**Work to be completed:**
Repeat each record below exactly, omitting whatever pictures appear in it.

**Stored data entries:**

►

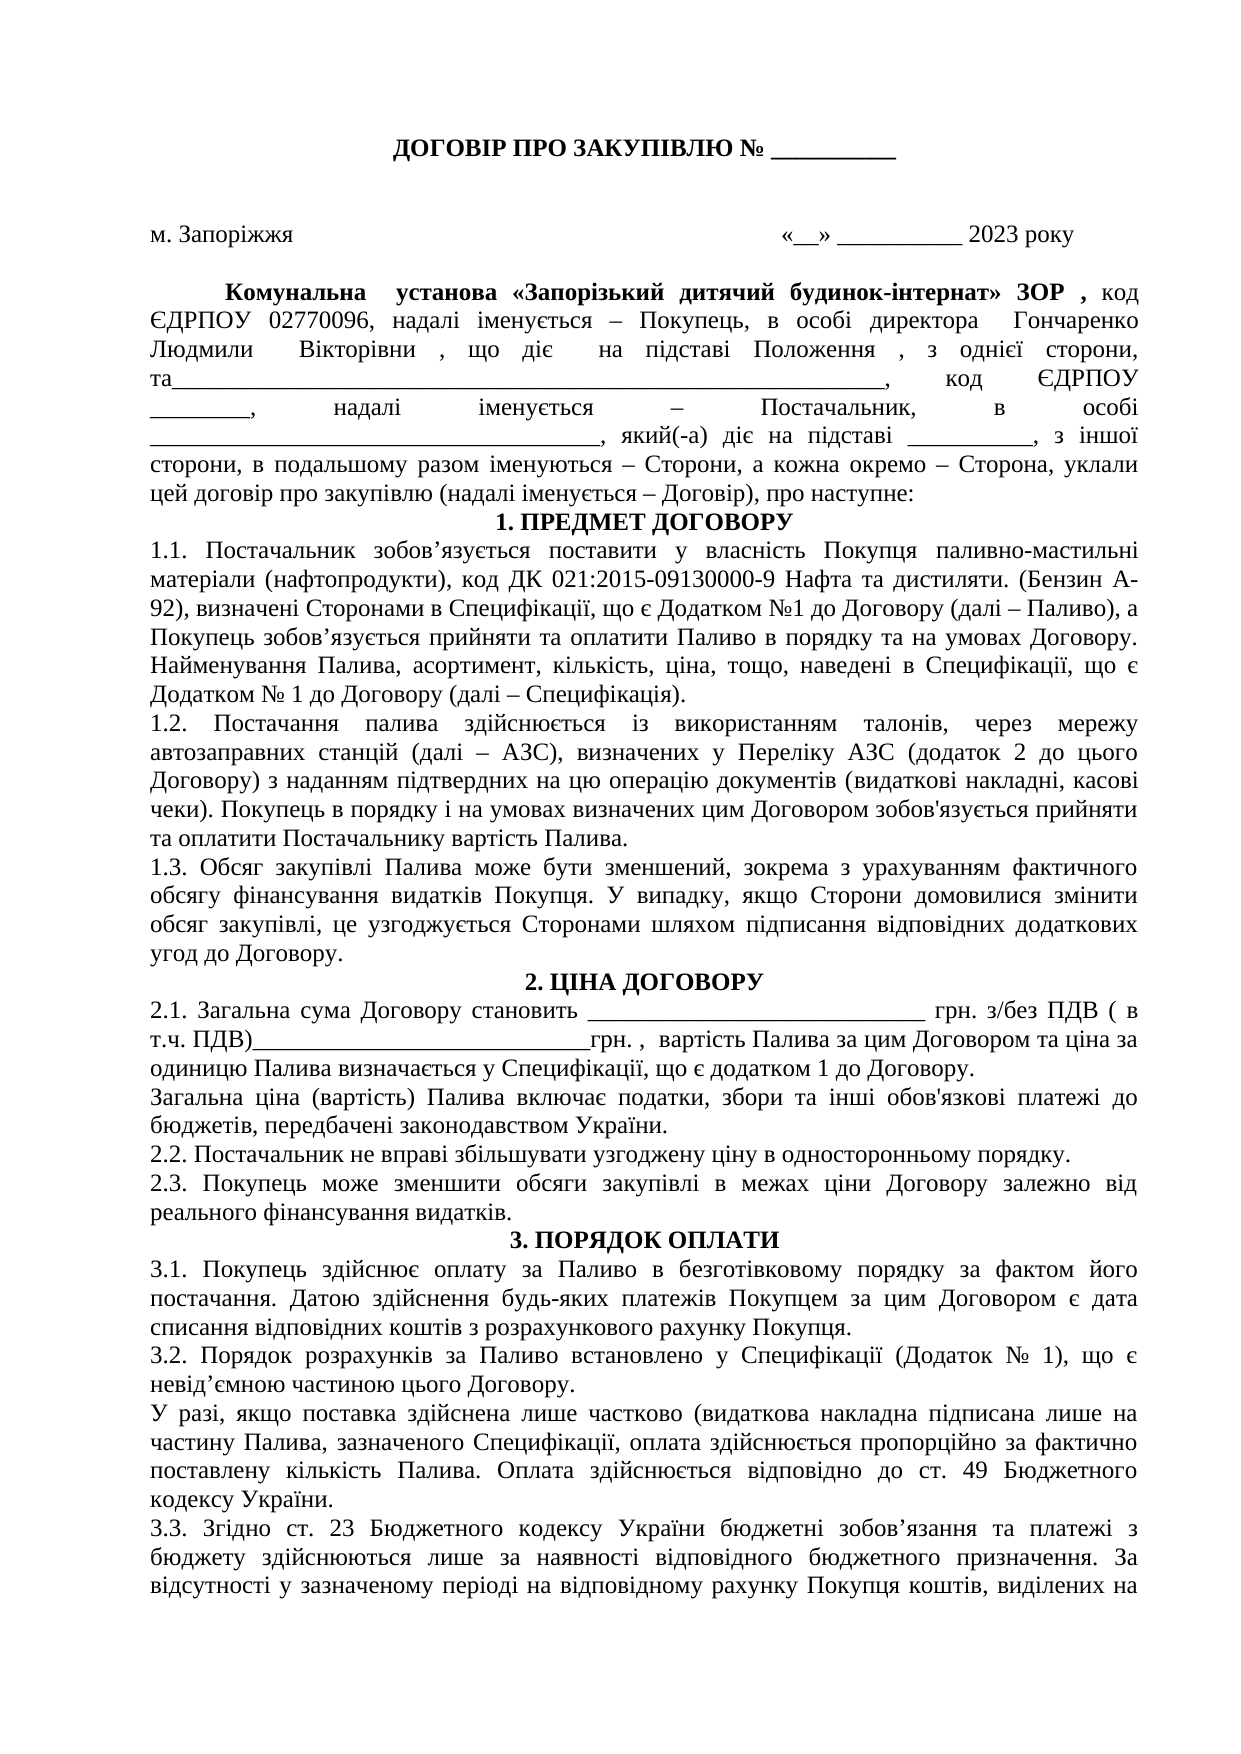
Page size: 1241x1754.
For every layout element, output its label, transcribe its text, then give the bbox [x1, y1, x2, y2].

text 1.1. Постачальник зобов’язується поставити у власність Покупця паливно-мастильні матеріали (нафтопродукти), код ДК 021:2015-09130000-9 Нафта та дистиляти. (Бензин А-92), визначені Сторонами в Специфікації, що є Додатком №1 до Договору (далі – Паливо), а Покупець зобов’язується прийняти та оплатити Паливо в порядку та на умовах Договору. Найменування Палива, асортимент, кількість, ціна, тощо, наведені в Специфікації, що є Додатком № 1 до Договору (далі – Специфікація). [150, 535, 1139, 708]
text 2.2. Постачальник не вправі збільшувати узгоджену ціну в односторонньому порядку. [150, 1139, 1139, 1168]
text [150, 1513, 1139, 1599]
text 2.1. Загальна сума Договору становить ___________________________ грн. з/без ПДВ ( в т.ч. ПДВ)___________________________грн. , вартість Палива за цим Договором та ціна за одиницю Палива визначається у Специфікації, що є додатком 1 до Договору. [150, 995, 1139, 1082]
text 2.3. Покупець може зменшити обсяги закупівлі в межах ціни Договору залежно від реального фінансування видатків. [150, 1168, 1139, 1225]
text 1.2. Постачання палива здійснюється із використанням талонів, через мережу автозаправних станцій (далі – АЗС), визначених у Переліку АЗС (додаток 2 до цього Договору) з наданням підтвердних на цю операцію документів (видаткові накладні, касові чеки). Покупець в порядку і на умовах визначених цим Договором зобов'язується прийняти та оплатити Постачальнику вартість Палива. [150, 708, 1139, 852]
text ДОГОВІР ПРО ЗАКУПІВЛЮ № __________ [150, 133, 1139, 162]
text 1. ПРЕДМЕТ ДОГОВОРУ [150, 507, 1139, 535]
text 2. ЦІНА ДОГОВОРУ [150, 967, 1139, 995]
text 3. ПОРЯДОК ОПЛАТИ [150, 1225, 1139, 1254]
text м. Запоріжжя «__» __________ 2023 року [150, 219, 1139, 248]
text 3.2. Порядок розрахунків за Паливо встановлено у Специфікації (Додаток № 1), що є невід’ємною частиною цього Договору. [150, 1340, 1139, 1398]
text У разі, якщо поставка здійснена лише частково (видаткова накладна підписана лише на частину Палива, зазначеного Специфікації, оплата здійснюється пропорційно за фактично поставлену кількість Палива. Оплата здійснюється відповідно до ст. 49 Бюджетного кодексу України. [150, 1398, 1139, 1513]
text Комунальна установа «Запорізький дитячий будинок-інтернат» ЗОР , код ЄДРПОУ 02770096, надалі іменується – Покупець, в особі директора Гончаренко Людмили Вікторівни , що діє на підставі Положення , з однієї сторони, та_________________________________________________________, код ЄДРПОУ ________, надалі іменується – Постачальник, в особі ____________________________________, який(-а) діє на підставі __________, з іншої сторони, в подальшому разом іменуються – Сторони, а кожна окремо – Сторона, уклали цей договір про закупівлю (надалі іменується – Договір), про наступне: [150, 277, 1139, 507]
text Загальна ціна (вартість) Палива включає податки, збори та інші обов'язкові платежі до бюджетів, передбачені законодавством України. [150, 1082, 1139, 1139]
text 3.1. Покупець здійснює оплату за Паливо в безготівковому порядку за фактом його постачання. Датою здійснення будь-яких платежів Покупцем за цим Договором є дата списання відповідних коштів з розрахункового рахунку Покупця. [150, 1254, 1139, 1340]
text 1.3. Обсяг закупівлі Палива може бути зменшений, зокрема з урахуванням фактичного обсягу фінансування видатків Покупця. У випадку, якщо Сторони домовилися змінити обсяг закупівлі, це узгоджується Сторонами шляхом підписання відповідних додаткових угод до Договору. [150, 852, 1139, 967]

◄

**Answer space:**
Page size: 1241x1754.
For every layout element, output its label, transcribe its text, then give the bbox [x1, y1, x2, y2].

text 1.1. Постачальник зобов’язується поставити у власність Покупця паливно-мастильні матеріали (нафтопродукти), код ДК 021:2015-09130000-9 Нафта та дистиляти. (Бензин А-92), визначені Сторонами в Специфікації, що є Додатком №1 до Договору (далі – Паливо), а Покупець зобов’язується прийняти та оплатити Паливо в порядку та на умовах Договору. Найменування Палива, асортимент, кількість, ціна, тощо, наведені в Специфікації, що є Додатком № 1 до Договору (далі – Специфікація). [150, 535, 1139, 708]
text 2.2. Постачальник не вправі збільшувати узгоджену ціну в односторонньому порядку. [150, 1139, 1139, 1168]
text [150, 1513, 1139, 1599]
text 2.1. Загальна сума Договору становить ___________________________ грн. з/без ПДВ ( в т.ч. ПДВ)___________________________грн. , вартість Палива за цим Договором та ціна за одиницю Палива визначається у Специфікації, що є додатком 1 до Договору. [150, 995, 1139, 1082]
text 2.3. Покупець може зменшити обсяги закупівлі в межах ціни Договору залежно від реального фінансування видатків. [150, 1168, 1139, 1225]
text 1.2. Постачання палива здійснюється із використанням талонів, через мережу автозаправних станцій (далі – АЗС), визначених у Переліку АЗС (додаток 2 до цього Договору) з наданням підтвердних на цю операцію документів (видаткові накладні, касові чеки). Покупець в порядку і на умовах визначених цим Договором зобов'язується прийняти та оплатити Постачальнику вартість Палива. [150, 708, 1139, 852]
text ДОГОВІР ПРО ЗАКУПІВЛЮ № __________ [150, 133, 1139, 162]
text 1. ПРЕДМЕТ ДОГОВОРУ [150, 507, 1139, 535]
text 2. ЦІНА ДОГОВОРУ [150, 967, 1139, 995]
text 3. ПОРЯДОК ОПЛАТИ [150, 1225, 1139, 1254]
text м. Запоріжжя «__» __________ 2023 року [150, 219, 1139, 248]
text 3.2. Порядок розрахунків за Паливо встановлено у Специфікації (Додаток № 1), що є невід’ємною частиною цього Договору. [150, 1340, 1139, 1398]
text У разі, якщо поставка здійснена лише частково (видаткова накладна підписана лише на частину Палива, зазначеного Специфікації, оплата здійснюється пропорційно за фактично поставлену кількість Палива. Оплата здійснюється відповідно до ст. 49 Бюджетного кодексу України. [150, 1398, 1139, 1513]
text Комунальна установа «Запорізький дитячий будинок-інтернат» ЗОР , код ЄДРПОУ 02770096, надалі іменується – Покупець, в особі директора Гончаренко Людмили Вікторівни , що діє на підставі Положення , з однієї сторони, та_________________________________________________________, код ЄДРПОУ ________, надалі іменується – Постачальник, в особі ____________________________________, який(-а) діє на підставі __________, з іншої сторони, в подальшому разом іменуються – Сторони, а кожна окремо – Сторона, уклали цей договір про закупівлю (надалі іменується – Договір), про наступне: [150, 277, 1139, 507]
text Загальна ціна (вартість) Палива включає податки, збори та інші обов'язкові платежі до бюджетів, передбачені законодавством України. [150, 1082, 1139, 1139]
text 3.1. Покупець здійснює оплату за Паливо в безготівковому порядку за фактом його постачання. Датою здійснення будь-яких платежів Покупцем за цим Договором є дата списання відповідних коштів з розрахункового рахунку Покупця. [150, 1254, 1139, 1340]
text 1.3. Обсяг закупівлі Палива може бути зменшений, зокрема з урахуванням фактичного обсягу фінансування видатків Покупця. У випадку, якщо Сторони домовилися змінити обсяг закупівлі, це узгоджується Сторонами шляхом підписання відповідних додаткових угод до Договору. [150, 852, 1139, 967]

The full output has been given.